Thursday, March 16, 2023
Book reviewed: Life As Told by a Sapiens to a Neanderthal by Juan José Millás and Juan Luis Arsuaga
The Smart Neanderthal
Juan José Millás literary work in Spanish literature is psychological and introspective. In his work, everyday story is transformed into an experience that allows the reader to understand physical reality in philosophical terms. In this book he presents himself as Neanderthal living in the modern world and likes to know the perspectives of homo sapiens about the cultural evolution from Neanderthals. This book records his conversation with Juan Luis Arsuaga, a leading archeologist, and paleobiologist who specializes in Neanderthal research. This book is more of a work of literature for which the author Millás is known for. In fact, there is very little about the paleobiology of Neanderthals, the extinct species of archaic humans who lived in Eurasia until about 40,000 years ago. The genetic evidence clearly demonstrate that the two species coexisted and interbred; about 1.8 to 2.1 percent of the genomes modern Eurasian population contain Neanderthal genes.

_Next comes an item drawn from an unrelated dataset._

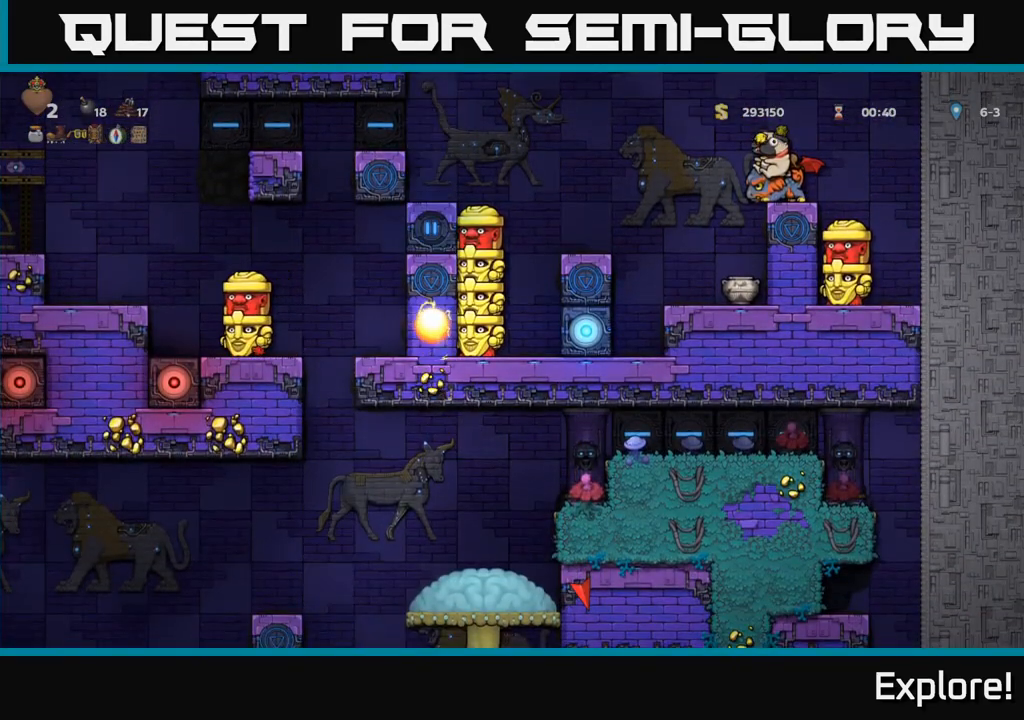
{"buttons": ["DPAD_DOWN"], "left_stick": "center", "right_stick": "center", "events": []}
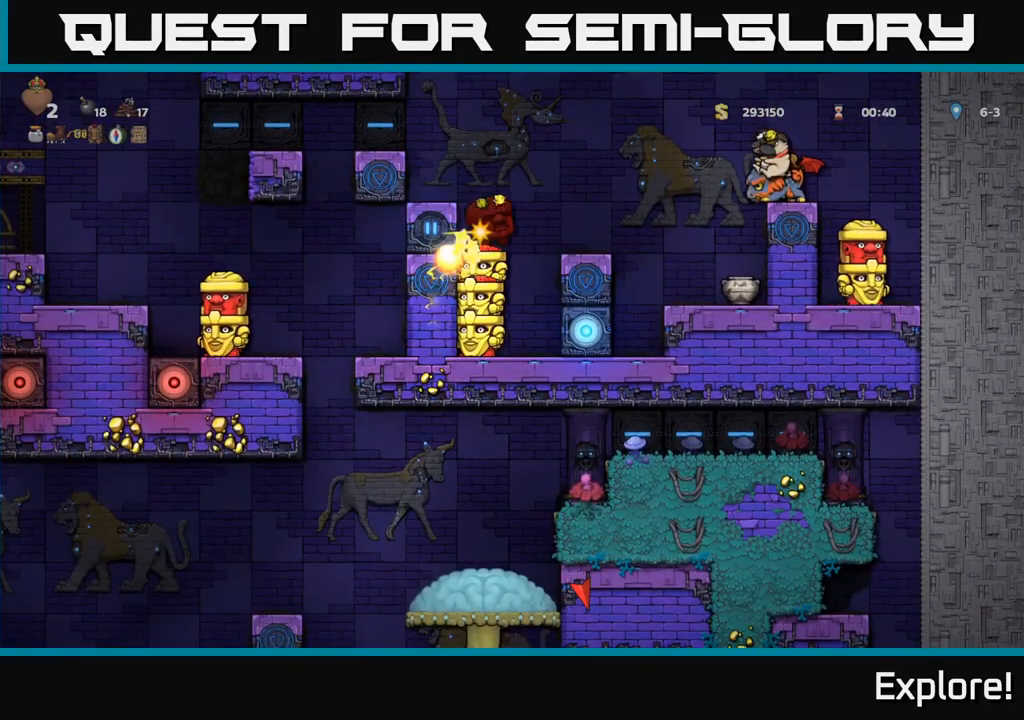
{"buttons": ["A"], "left_stick": "center", "right_stick": "center", "events": [[483, "DPAD_DOWN", "up"], [500, "A", "down"]]}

This book is about curiosity, a good conversation, great food, nice place, and thoughtfulness that reflects on the exuberance of a wonderful relationship the two species had for a few millennia. This metaphysical enquiry reflects on the nature of José Millás and Arsuaga’s approach to the culture that evolved (or remained) when one species ceases to exist. This book turns out to be a work of literature and not evolutionary biology. In his 2006 novel, “Laura y Julio,” we find similar enquiry to the problem of identity, symmetry, love, and inhabitable spots within our space.
Monday, March 6, 2023
Book Reviewed: Location Filming in Los Angeles by Karie Bible
Filming in Los Angeles
For more than one hundred years, the Los Angeles area has been shaped and reshaped to accommodate filmmakers' visions. It has played everything, the old South, Africa, Switzerland, Rome, ancient Greece, the Middle East, and even outer space. The location images in this book capture a time, a place, and a culture. The book is by no means comprehensive, but it presents a survey of the filming locations from the 1910s through the mid-1970s. This is the result of a runaway production in Hollywood and greater Los Angeles. The Los Angeles Chamber of Commerce enticed filmmakers with sunshine that promised 350 days of sun. Film pioneers like Thomas Ince and David Wark Griffith found LA the best location. Griffith filmed his 1915 The Birth of a Nation at his studio on Sunset Boulevard and on location in the Hollywood area. In 1925, after a wasteful stint in Italy, Metro-Goldwyn-Mayer brought its multimillion-dollar Ben Hur to Los Angeles and recreated Rome on a vacant lot at the intersection of Venice Boulevard and Brice Road (now La Cienega Boulevard). The show-stopping chariot race was one of many epic scenes staged by creative filmmakers in the Los Angeles basin.
There are numerous black and white pictures of some of most successful movies of the golden age and early Hollywood. You get to see film locations around downtown, Hollywood, Santa Monica, Malibu, Long Beach, Culver City, and Beverly Hills. The pictures are absolutely adorable and bring back the glory of the old studio era and its efforts to become a major industry in entertainment. This book is a must have for anyone interested in the history of Hollywood.